India played their first Day and Night Test at home, when they hosted Bangladesh at the Eden Gardens in 2019. India won that match convincingly. Their next pink ball international assignment ended in disaster, when they were bowled out for their all-time lowest Test innings total of 36 by the Australians in Adelaide in December 2020, eventually losing the match by 8 wickets. That match was played with the Kookaburra pink ball.
The third Test of the ongoing series vs England, which starts today will be played with the SG pink ball, which is manufactured in Meerut.
Here’s a quick recap of the evolution of the pink ball and Day and Night Test cricket:
* Day & Night Test cricket is played with a pink ball.
* The pink ball was trialed in an England vs Australia women’s ODI match in 2009.
* In January 2010 a first class match between Guyana and Trinidad & Tobago was played with a pink ball in Antigua.
* Other countries also subsequently experimented with the pink ball.
* In 2014 a full round of Sheffield Shield matches in Australia were played with a pink ball manufactured by Kookaburra.
* India experimented with Day & Night long form cricket as early as 1997. In that year the Ranji Trophy final between Mumbai and Delhi was played under lights in Gwalior with a white ball. India however took to Day and Night Test cricket very late. They declined Australia’s offer to play a Day and Night Test in Adelaide on their 2018-19 tour. They were the ninth Test playing nation to play a Test with the pink ball under lights, when they hosted Bangladesh at the Eden Garden in 2019. India won that match by an innings and 46 runs in three days.
* The first ever Day & Night Test match was played between Australia & New Zealand in November 2015 in Adelaide. Australia won that match by three wickets on Day 3.
* Kookaburra who manufacture cricket balls for all countries barring India, England, Ireland and the West Indies experimented with yellow & bright orange before there was a consensus on the colour pink.
* The reason the red ball was not used for Day and Night Tests is because it was very difficult to pick the red ball under lights. It’s easier to spot the pink ball under lights compared to the red ball. The white ball meanwhile was not preferred because it is not durable enough for Test cricket.
* The core of all the cricket balls (red, white and pink) is the same. For the pink balls the leather is coated with a pink pigment.
* The pink ball usually tends to swing more in the initial part of a match.
* Kookaburra first used a dark green and white seam. They later changed it to a black seam for the pink ball. Steve Smith, who was involved in the very first Day and Night Test vs New Zealand had said that the seam had to be more visible. Kookaburra shifted to a black seam in 2016.
* The pink cricket ball has an extra coating of lacquer to maintain the colour and shine longer than the red ball.
* It takes upto 4-5 days to get the right gloss on the pink ball.

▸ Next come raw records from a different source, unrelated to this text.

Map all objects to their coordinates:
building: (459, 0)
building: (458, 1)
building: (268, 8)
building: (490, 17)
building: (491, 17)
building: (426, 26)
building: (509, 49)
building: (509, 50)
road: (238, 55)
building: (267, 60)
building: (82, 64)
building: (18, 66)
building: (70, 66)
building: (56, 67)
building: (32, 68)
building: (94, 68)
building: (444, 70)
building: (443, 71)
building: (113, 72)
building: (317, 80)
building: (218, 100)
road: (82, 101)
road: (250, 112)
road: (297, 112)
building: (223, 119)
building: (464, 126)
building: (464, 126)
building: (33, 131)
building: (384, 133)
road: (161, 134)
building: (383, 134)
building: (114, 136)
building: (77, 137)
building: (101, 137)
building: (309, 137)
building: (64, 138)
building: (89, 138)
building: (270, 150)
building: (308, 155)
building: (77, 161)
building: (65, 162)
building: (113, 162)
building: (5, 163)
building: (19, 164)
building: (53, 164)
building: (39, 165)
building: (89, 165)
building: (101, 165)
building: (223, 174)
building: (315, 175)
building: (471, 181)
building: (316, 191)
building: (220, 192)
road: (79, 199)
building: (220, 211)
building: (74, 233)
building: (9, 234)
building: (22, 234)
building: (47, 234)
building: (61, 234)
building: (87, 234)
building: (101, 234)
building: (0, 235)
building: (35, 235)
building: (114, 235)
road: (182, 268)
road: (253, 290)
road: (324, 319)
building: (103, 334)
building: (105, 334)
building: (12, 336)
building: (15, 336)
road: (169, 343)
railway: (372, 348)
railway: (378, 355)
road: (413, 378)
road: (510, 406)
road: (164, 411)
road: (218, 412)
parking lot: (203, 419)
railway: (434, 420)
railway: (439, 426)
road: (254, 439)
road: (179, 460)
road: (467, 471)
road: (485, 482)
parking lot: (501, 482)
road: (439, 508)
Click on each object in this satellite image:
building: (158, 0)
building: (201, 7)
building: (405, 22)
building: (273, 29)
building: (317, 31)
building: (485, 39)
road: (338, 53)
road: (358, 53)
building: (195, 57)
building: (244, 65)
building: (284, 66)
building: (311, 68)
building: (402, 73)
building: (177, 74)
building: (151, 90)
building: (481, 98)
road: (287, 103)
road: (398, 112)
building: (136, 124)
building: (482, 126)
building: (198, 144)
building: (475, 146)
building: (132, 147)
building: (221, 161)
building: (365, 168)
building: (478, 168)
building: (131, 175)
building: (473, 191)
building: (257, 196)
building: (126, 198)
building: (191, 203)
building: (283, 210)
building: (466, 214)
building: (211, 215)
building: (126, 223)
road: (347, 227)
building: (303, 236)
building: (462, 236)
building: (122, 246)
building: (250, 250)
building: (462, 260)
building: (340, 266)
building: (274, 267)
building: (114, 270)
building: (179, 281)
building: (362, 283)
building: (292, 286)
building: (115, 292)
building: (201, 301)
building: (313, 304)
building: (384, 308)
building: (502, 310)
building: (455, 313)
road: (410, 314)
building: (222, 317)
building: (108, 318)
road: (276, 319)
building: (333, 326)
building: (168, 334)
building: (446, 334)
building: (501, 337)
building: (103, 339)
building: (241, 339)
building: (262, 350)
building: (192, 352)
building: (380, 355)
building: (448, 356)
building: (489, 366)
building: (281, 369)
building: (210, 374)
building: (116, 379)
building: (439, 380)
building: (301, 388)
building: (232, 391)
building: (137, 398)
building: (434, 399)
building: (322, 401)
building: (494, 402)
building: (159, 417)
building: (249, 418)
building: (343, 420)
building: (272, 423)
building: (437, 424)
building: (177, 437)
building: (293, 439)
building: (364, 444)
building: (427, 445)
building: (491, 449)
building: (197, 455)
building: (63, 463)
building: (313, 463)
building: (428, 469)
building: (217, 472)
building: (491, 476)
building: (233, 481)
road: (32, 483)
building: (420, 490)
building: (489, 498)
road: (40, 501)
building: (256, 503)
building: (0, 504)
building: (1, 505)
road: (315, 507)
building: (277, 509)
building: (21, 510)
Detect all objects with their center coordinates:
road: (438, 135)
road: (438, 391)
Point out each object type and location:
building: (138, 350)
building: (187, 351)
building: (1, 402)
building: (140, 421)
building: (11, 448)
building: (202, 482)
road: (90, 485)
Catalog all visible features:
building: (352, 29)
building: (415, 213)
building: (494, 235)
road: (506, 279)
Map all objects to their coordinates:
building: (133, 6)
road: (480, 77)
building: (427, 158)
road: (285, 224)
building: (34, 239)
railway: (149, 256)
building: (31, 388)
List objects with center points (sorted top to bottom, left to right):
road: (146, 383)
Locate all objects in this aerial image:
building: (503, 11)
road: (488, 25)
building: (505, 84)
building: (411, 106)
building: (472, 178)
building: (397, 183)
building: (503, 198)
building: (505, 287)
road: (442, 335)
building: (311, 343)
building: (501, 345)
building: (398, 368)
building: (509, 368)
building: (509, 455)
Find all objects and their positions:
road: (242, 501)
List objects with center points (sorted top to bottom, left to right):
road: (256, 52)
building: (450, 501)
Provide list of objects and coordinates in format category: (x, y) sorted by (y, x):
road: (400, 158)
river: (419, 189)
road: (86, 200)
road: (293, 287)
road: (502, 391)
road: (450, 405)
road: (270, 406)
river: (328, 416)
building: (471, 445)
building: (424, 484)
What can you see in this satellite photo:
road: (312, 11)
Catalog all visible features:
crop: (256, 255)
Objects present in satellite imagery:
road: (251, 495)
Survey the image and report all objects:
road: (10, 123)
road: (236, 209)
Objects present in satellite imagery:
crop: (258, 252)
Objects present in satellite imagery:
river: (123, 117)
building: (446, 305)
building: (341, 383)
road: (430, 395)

WATCH: SG pink ball being manufactured in Meerut
* The new Motera stadium will be hosting its first international cricket match. The seats are coloured and it will be interesting to see if fielders find it difficult to spot the pink ball under lights against the backdrop of coloured seats.
* SG Director Paras Anand has said that some amount of grass should be left on the pitch for the pink ball to maintain its colour and last 80 overs.
* SG pink ball is hand stitched and the black seam is pronounced.
* Keeping the dew factor in mind pink ball seams are usually more pronounced than those found on red balls.
* India have played only one Test so far with an SG pink ball. Against Bangladesh in Kolkata in 2019, Ishant Sharma, Umesh Yadav and Mohammed Shami took all 19 Bangladesh wickets that fell.
* Ishant was adjudged Man of the match in that game for his match figures of 9/78. The Day and Night Test vs England in Ahmedabad will be Ishant’s 100th Test match.